● Saved entries:
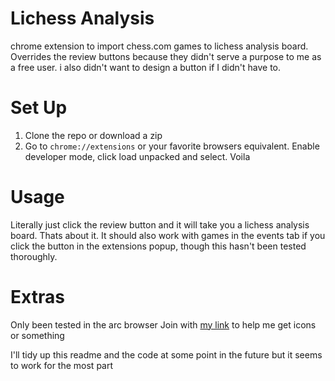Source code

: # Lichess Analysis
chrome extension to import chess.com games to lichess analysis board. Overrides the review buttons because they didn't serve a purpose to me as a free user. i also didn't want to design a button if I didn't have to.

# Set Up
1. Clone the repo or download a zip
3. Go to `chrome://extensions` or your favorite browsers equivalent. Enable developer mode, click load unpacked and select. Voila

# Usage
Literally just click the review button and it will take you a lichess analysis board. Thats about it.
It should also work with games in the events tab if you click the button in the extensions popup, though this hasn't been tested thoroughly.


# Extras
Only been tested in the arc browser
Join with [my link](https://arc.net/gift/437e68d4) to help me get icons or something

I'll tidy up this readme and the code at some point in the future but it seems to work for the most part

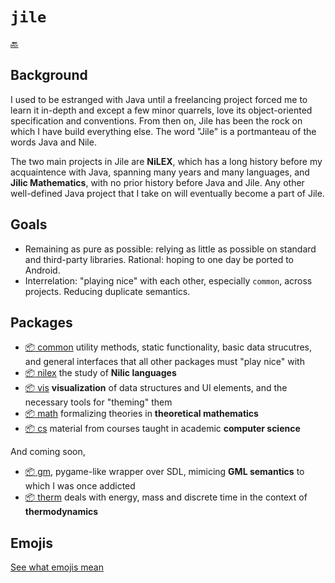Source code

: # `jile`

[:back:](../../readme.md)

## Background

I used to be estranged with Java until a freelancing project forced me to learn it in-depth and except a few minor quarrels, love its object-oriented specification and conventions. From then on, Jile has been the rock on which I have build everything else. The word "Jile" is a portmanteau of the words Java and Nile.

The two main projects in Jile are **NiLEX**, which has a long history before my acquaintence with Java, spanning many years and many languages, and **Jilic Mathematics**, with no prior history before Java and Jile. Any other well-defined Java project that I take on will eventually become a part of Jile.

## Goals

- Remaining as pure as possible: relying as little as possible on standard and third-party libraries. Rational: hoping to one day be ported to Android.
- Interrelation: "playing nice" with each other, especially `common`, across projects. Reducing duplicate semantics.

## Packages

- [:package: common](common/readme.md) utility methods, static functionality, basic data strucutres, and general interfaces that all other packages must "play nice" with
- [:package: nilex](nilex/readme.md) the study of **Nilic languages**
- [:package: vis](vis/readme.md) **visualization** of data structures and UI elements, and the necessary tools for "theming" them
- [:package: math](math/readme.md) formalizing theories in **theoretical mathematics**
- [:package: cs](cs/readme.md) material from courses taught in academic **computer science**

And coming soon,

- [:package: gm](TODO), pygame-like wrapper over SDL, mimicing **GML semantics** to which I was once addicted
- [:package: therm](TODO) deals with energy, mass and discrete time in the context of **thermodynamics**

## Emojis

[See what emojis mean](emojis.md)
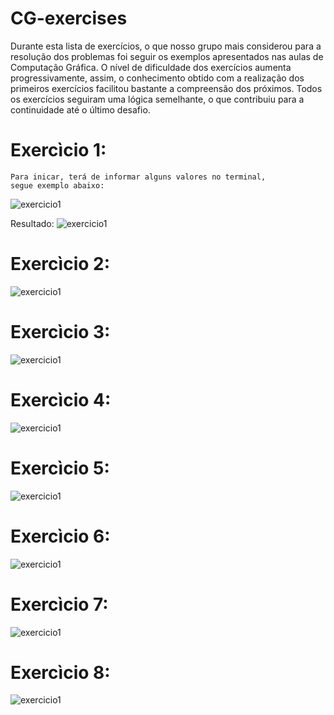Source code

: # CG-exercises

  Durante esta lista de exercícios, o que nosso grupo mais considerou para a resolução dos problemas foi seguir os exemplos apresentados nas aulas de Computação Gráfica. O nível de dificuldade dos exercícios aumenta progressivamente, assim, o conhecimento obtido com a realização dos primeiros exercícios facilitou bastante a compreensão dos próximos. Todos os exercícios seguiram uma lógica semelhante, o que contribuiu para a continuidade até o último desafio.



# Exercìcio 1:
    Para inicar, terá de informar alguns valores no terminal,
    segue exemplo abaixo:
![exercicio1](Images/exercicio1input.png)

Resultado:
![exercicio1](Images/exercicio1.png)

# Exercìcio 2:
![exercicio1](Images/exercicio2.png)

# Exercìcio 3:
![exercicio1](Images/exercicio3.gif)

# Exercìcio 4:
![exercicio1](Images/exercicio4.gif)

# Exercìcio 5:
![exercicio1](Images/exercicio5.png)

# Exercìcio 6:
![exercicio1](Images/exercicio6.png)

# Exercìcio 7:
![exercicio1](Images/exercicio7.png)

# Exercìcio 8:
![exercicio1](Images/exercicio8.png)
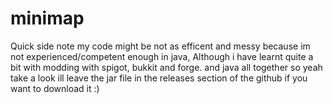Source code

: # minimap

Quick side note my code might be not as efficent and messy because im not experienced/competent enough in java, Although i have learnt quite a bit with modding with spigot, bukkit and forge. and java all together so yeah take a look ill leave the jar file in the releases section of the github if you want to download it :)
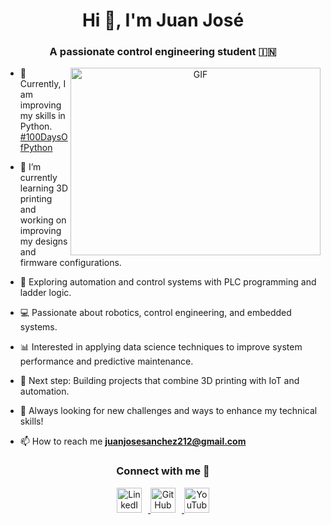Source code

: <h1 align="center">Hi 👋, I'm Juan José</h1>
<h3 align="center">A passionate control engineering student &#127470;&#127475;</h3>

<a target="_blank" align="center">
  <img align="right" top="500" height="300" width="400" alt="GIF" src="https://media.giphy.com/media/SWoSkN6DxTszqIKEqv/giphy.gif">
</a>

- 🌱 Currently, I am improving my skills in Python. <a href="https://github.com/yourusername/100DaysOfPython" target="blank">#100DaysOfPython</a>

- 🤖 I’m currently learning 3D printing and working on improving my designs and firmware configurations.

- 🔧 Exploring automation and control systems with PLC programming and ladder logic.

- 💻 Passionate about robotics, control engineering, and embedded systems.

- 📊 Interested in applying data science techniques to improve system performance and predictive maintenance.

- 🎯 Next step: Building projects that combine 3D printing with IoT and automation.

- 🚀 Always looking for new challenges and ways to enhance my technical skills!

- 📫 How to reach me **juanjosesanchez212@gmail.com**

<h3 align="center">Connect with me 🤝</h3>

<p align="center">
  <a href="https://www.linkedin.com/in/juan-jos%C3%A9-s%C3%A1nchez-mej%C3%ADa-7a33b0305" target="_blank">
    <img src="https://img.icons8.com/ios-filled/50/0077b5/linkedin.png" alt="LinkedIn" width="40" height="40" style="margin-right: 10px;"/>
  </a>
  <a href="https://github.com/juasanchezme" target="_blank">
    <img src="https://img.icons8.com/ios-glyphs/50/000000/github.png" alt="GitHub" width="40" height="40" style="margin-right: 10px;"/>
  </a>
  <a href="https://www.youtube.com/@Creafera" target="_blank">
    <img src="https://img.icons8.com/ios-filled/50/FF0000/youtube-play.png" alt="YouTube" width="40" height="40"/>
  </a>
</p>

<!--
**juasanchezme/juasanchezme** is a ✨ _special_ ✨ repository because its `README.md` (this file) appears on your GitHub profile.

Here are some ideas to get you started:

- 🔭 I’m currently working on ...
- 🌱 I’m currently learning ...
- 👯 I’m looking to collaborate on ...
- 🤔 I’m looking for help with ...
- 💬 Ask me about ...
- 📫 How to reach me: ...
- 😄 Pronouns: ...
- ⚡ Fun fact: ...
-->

● ASSIGNMENT:
Reproduce the data exactly as it appears above. Pictures are to be left out.

● SOLUTION:
Source code

: # Lichess Analysis
chrome extension to import chess.com games to lichess analysis board. Overrides the review buttons because they didn't serve a purpose to me as a free user. i also didn't want to design a button if I didn't have to.

# Set Up
1. Clone the repo or download a zip
3. Go to `chrome://extensions` or your favorite browsers equivalent. Enable developer mode, click load unpacked and select. Voila

# Usage
Literally just click the review button and it will take you a lichess analysis board. Thats about it.
It should also work with games in the events tab if you click the button in the extensions popup, though this hasn't been tested thoroughly.


# Extras
Only been tested in the arc browser
Join with [my link](https://arc.net/gift/437e68d4) to help me get icons or something

I'll tidy up this readme and the code at some point in the future but it seems to work for the most part

Source code

: # `jile`

[:back:](../../readme.md)

## Background

I used to be estranged with Java until a freelancing project forced me to learn it in-depth and except a few minor quarrels, love its object-oriented specification and conventions. From then on, Jile has been the rock on which I have build everything else. The word "Jile" is a portmanteau of the words Java and Nile.

The two main projects in Jile are **NiLEX**, which has a long history before my acquaintence with Java, spanning many years and many languages, and **Jilic Mathematics**, with no prior history before Java and Jile. Any other well-defined Java project that I take on will eventually become a part of Jile.

## Goals

- Remaining as pure as possible: relying as little as possible on standard and third-party libraries. Rational: hoping to one day be ported to Android.
- Interrelation: "playing nice" with each other, especially `common`, across projects. Reducing duplicate semantics.

## Packages

- [:package: common](common/readme.md) utility methods, static functionality, basic data strucutres, and general interfaces that all other packages must "play nice" with
- [:package: nilex](nilex/readme.md) the study of **Nilic languages**
- [:package: vis](vis/readme.md) **visualization** of data structures and UI elements, and the necessary tools for "theming" them
- [:package: math](math/readme.md) formalizing theories in **theoretical mathematics**
- [:package: cs](cs/readme.md) material from courses taught in academic **computer science**

And coming soon,

- [:package: gm](TODO), pygame-like wrapper over SDL, mimicing **GML semantics** to which I was once addicted
- [:package: therm](TODO) deals with energy, mass and discrete time in the context of **thermodynamics**

## Emojis

[See what emojis mean](emojis.md)
Source code

: # CG-exercises

  Durante esta lista de exercícios, o que nosso grupo mais considerou para a resolução dos problemas foi seguir os exemplos apresentados nas aulas de Computação Gráfica. O nível de dificuldade dos exercícios aumenta progressivamente, assim, o conhecimento obtido com a realização dos primeiros exercícios facilitou bastante a compreensão dos próximos. Todos os exercícios seguiram uma lógica semelhante, o que contribuiu para a continuidade até o último desafio.



# Exercìcio 1:
    Para inicar, terá de informar alguns valores no terminal,
    segue exemplo abaixo:
![exercicio1](Images/exercicio1input.png)

Resultado:
![exercicio1](Images/exercicio1.png)

# Exercìcio 2:
![exercicio1](Images/exercicio2.png)

# Exercìcio 3:
![exercicio1](Images/exercicio3.gif)

# Exercìcio 4:
![exercicio1](Images/exercicio4.gif)

# Exercìcio 5:
![exercicio1](Images/exercicio5.png)

# Exercìcio 6:
![exercicio1](Images/exercicio6.png)

# Exercìcio 7:
![exercicio1](Images/exercicio7.png)

# Exercìcio 8:
![exercicio1](Images/exercicio8.png)
Source code

: # minimap

Quick side note my code might be not as efficent and messy because im not experienced/competent enough in java, Although i have learnt quite a bit with modding with spigot, bukkit and forge. and java all together so yeah take a look ill leave the jar file in the releases section of the github if you want to download it :)
Source code

: <h1 align="center">Hi 👋, I'm Juan José</h1>
<h3 align="center">A passionate control engineering student &#127470;&#127475;</h3>

<a target="_blank" align="center">
  <img align="right" top="500" height="300" width="400" alt="GIF" src="https://media.giphy.com/media/SWoSkN6DxTszqIKEqv/giphy.gif">
</a>

- 🌱 Currently, I am improving my skills in Python. <a href="https://github.com/yourusername/100DaysOfPython" target="blank">#100DaysOfPython</a>

- 🤖 I’m currently learning 3D printing and working on improving my designs and firmware configurations.

- 🔧 Exploring automation and control systems with PLC programming and ladder logic.

- 💻 Passionate about robotics, control engineering, and embedded systems.

- 📊 Interested in applying data science techniques to improve system performance and predictive maintenance.

- 🎯 Next step: Building projects that combine 3D printing with IoT and automation.

- 🚀 Always looking for new challenges and ways to enhance my technical skills!

- 📫 How to reach me **juanjosesanchez212@gmail.com**

<h3 align="center">Connect with me 🤝</h3>

<p align="center">
  <a href="https://www.linkedin.com/in/juan-jos%C3%A9-s%C3%A1nchez-mej%C3%ADa-7a33b0305" target="_blank">
    <img src="https://img.icons8.com/ios-filled/50/0077b5/linkedin.png" alt="LinkedIn" width="40" height="40" style="margin-right: 10px;"/>
  </a>
  <a href="https://github.com/juasanchezme" target="_blank">
    <img src="https://img.icons8.com/ios-glyphs/50/000000/github.png" alt="GitHub" width="40" height="40" style="margin-right: 10px;"/>
  </a>
  <a href="https://www.youtube.com/@Creafera" target="_blank">
    <img src="https://img.icons8.com/ios-filled/50/FF0000/youtube-play.png" alt="YouTube" width="40" height="40"/>
  </a>
</p>

<!--
**juasanchezme/juasanchezme** is a ✨ _special_ ✨ repository because its `README.md` (this file) appears on your GitHub profile.

Here are some ideas to get you started:

- 🔭 I’m currently working on ...
- 🌱 I’m currently learning ...
- 👯 I’m looking to collaborate on ...
- 🤔 I’m looking for help with ...
- 💬 Ask me about ...
- 📫 How to reach me: ...
- 😄 Pronouns: ...
- ⚡ Fun fact: ...
-->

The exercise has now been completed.